Num padrão-ouro, o ouro é o meio pelo qual todas as outras coisas são comparadas e medidas
Publica-se aqui a quarta parte da série de artigos que Ken Griffith tem vindo a publicar no jornal do Gold Standard Institute.
A tradução e a edição dos artigos é da minha responsabilidade e foi autorizada pelo próprio autor.
A terceira parte pode ser lida aqui.
Publica-se aqui a quarta parte da série de artigos que Ken Griffith tem vindo a publicar no jornal do Gold Standard Institute.
A tradução e a edição dos artigos é da minha responsabilidade e foi autorizada pelo próprio autor.
A terceira parte pode ser lida aqui.
"Em defesa do padrão-ouro livre” – Ken Griffith, "The Gold Standard Institute Journal #45", Setembro de 2014
Um meio padronizado para o ouro digital
Por muito agradável que seja pensar no ouro como dinheiro, a maioria das pessoas não se apercebe de que nem todo o ouro é igual entre si. Uma grama de ouro numa barra de 1 kg pode ser 40% mais barata do que uma grama de ouro numa folha ou filigrana que pese apenas 1grama. As quantidades mais pequenas vão exigir um prémio mais elevado, dado o seu mais elevado custo de produção.
Através da história, as moedas de ouro de vários países foram servindo como meio monetário num padrão-ouro internacional de natureza informal. Normalmente, os contratos eram pagos em moedas de ouro de tamanho e denominação mais pequenos. De uma forma rápida, podemos assinalar a presença deste padrão-ouro informal desde o Império Persa no século VI antes da nossa era e foi interrompido em vários períodos em que a moeda de prata se impôs como meio primário de troca.
Tomando a perspectiva histórica que inclua as moedas persas, romanas, espanholas ou inglesas, é notória a evolução para a diminuição do seu tamanho e o aumento da sua pureza (toque) ao longo dos tempos. Durante os séculos em que as moedas de ouro circulavam no comércio internacional, as notas de crédito eram pagas em moedas de ouro da época, e não em forma de barras ou em joalharia.

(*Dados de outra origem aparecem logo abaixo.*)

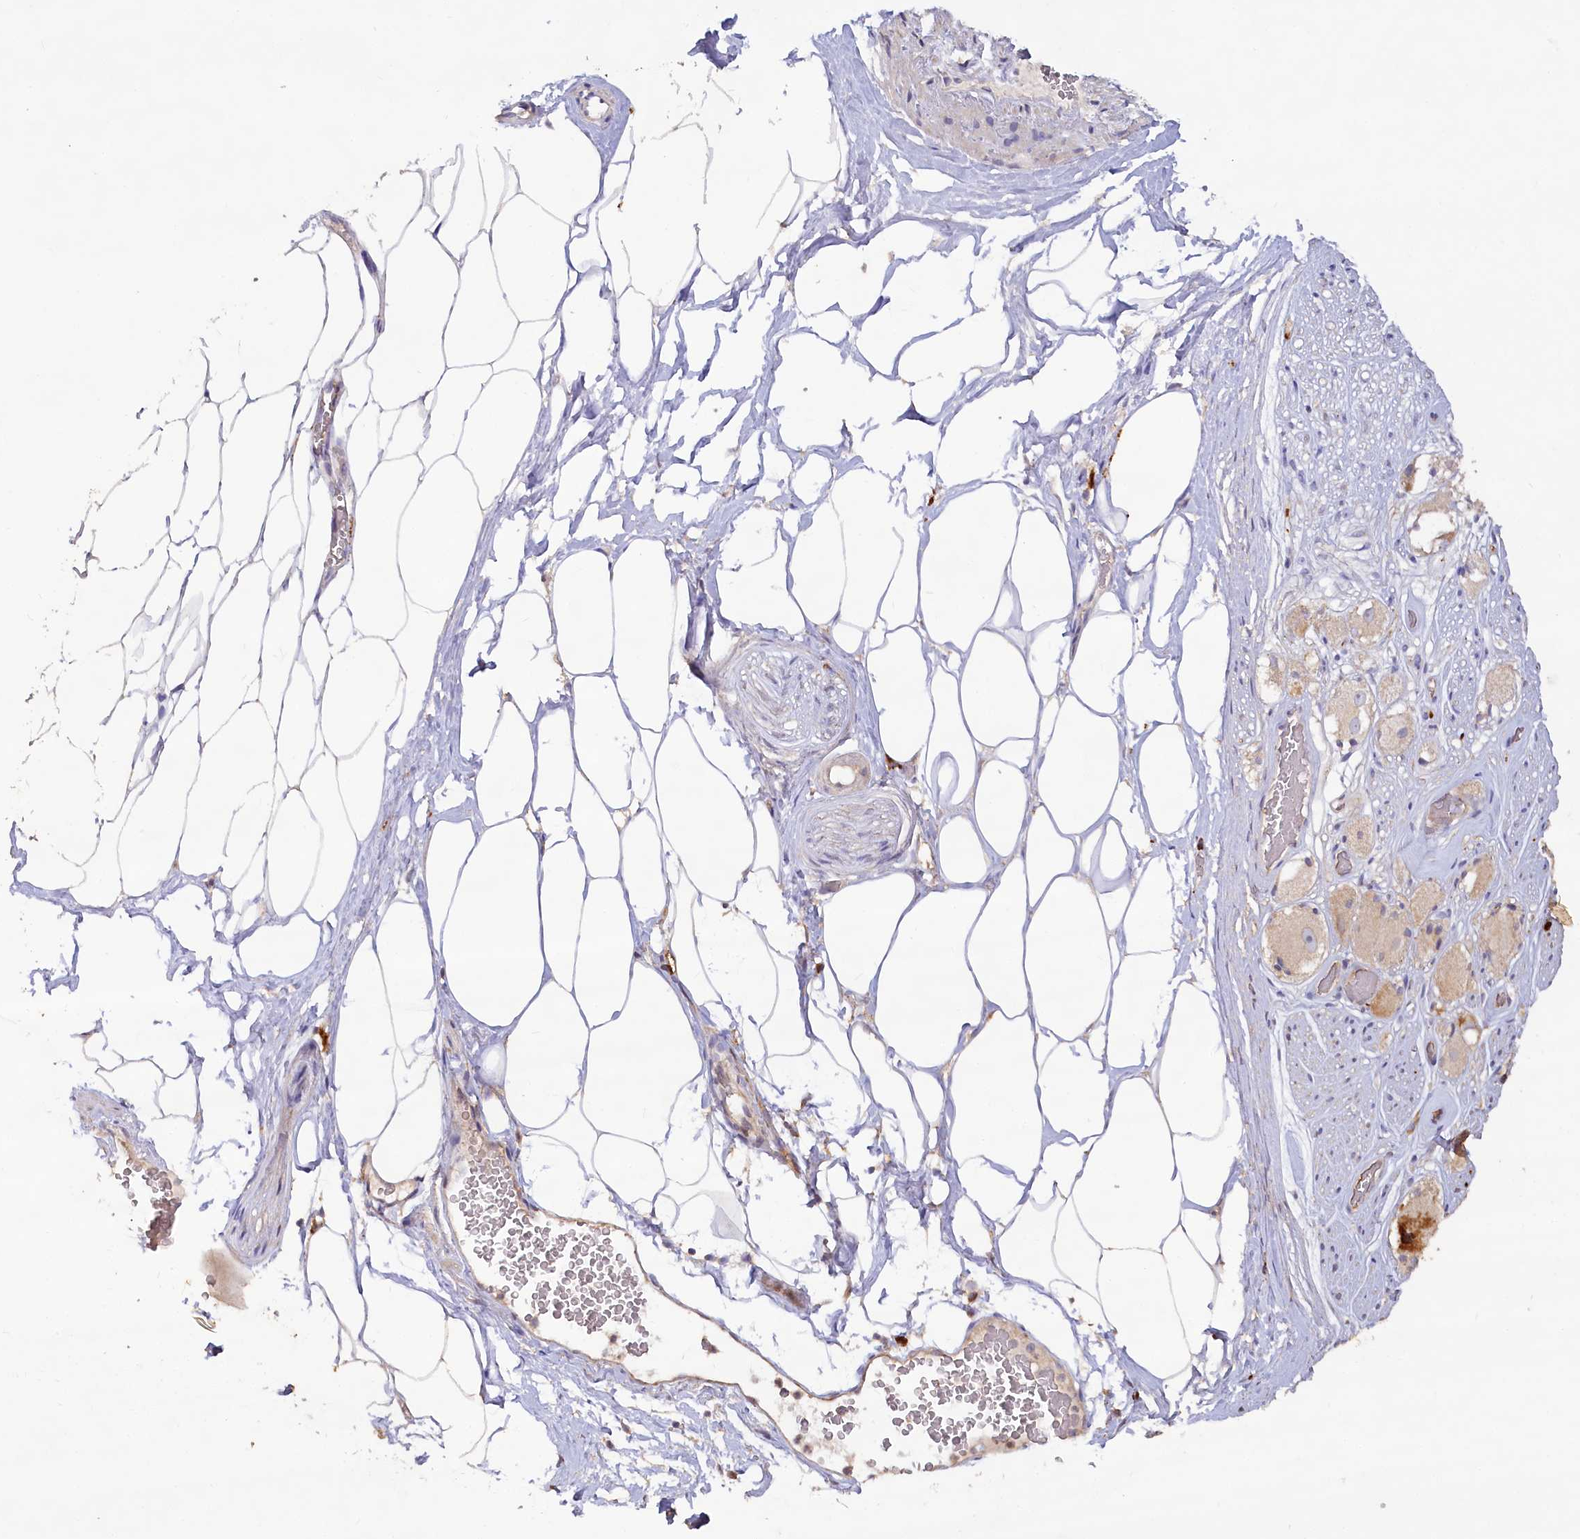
{"staining": {"intensity": "weak", "quantity": ">75%", "location": "cytoplasmic/membranous"}, "tissue": "adipose tissue", "cell_type": "Adipocytes", "image_type": "normal", "snomed": [{"axis": "morphology", "description": "Normal tissue, NOS"}, {"axis": "morphology", "description": "Adenocarcinoma, Low grade"}, {"axis": "topography", "description": "Prostate"}, {"axis": "topography", "description": "Peripheral nerve tissue"}], "caption": "Immunohistochemical staining of unremarkable human adipose tissue demonstrates >75% levels of weak cytoplasmic/membranous protein expression in about >75% of adipocytes.", "gene": "IRAK1BP1", "patient": {"sex": "male", "age": 63}}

O meio, por excelência, era a moeda de ouro. Ainda que se pudessem liquidar contratos e dívidas em barras de ouro, isso acarretava um custo adicional.
Na altura, como agora, as moedas de ouro são transaccionadas com um prémio superior às barras, ao ouro em bruto e à joalharia por causa da precisão do seu padrão, o que as torna fiáveis e seguras. Foi esse o segredo da utilização das moedas de ouro ao longo dos tempos.
O padrão-ouro foi escolhido pelo mercado
Com a excepção das medidas legislativas britânicas em 1925, o meio privilegiado para efectuar as transacções não era imposto pelos estados, mesmo quando estes eram responsáveis pela cunhagem das moedas utilizadas. A melhor e mais líquida moeda de ouro de um país acabava por circular como meio de pagamento no comércio internacional apenas porque era a escolhida pelas forças do mercado e não por força de um decreto. No comércio internacional, a boa moeda afasta a má moeda.
No período colonial americano havia um padrão-ouro livre, no qual ourives privados cunhavam moedas com o mesmo peso que o Dobrão Espanhol. O prémio dessas moedas tornava rentável aos ourives a compra de joalharia ou restos de metal precioso de outras fontes, proceder à sua purificação e cunhagem de acordo com o padrão-ouro efectivo.
Dobrão espanhol
Com a consolidação dos estatutos do Banco de Inglaterra no século XIX, assistiu-se a uma pressão para substituir as moedas de ouro por notas emitidas pelos bancos. Estas notas ainda podiam ser trocadas por ouro, mas desde o fim da Iª Grande Guerra que o Banco de Inglaterra limitou a troca de notas por barras de 400 onças troy (12,440 kg).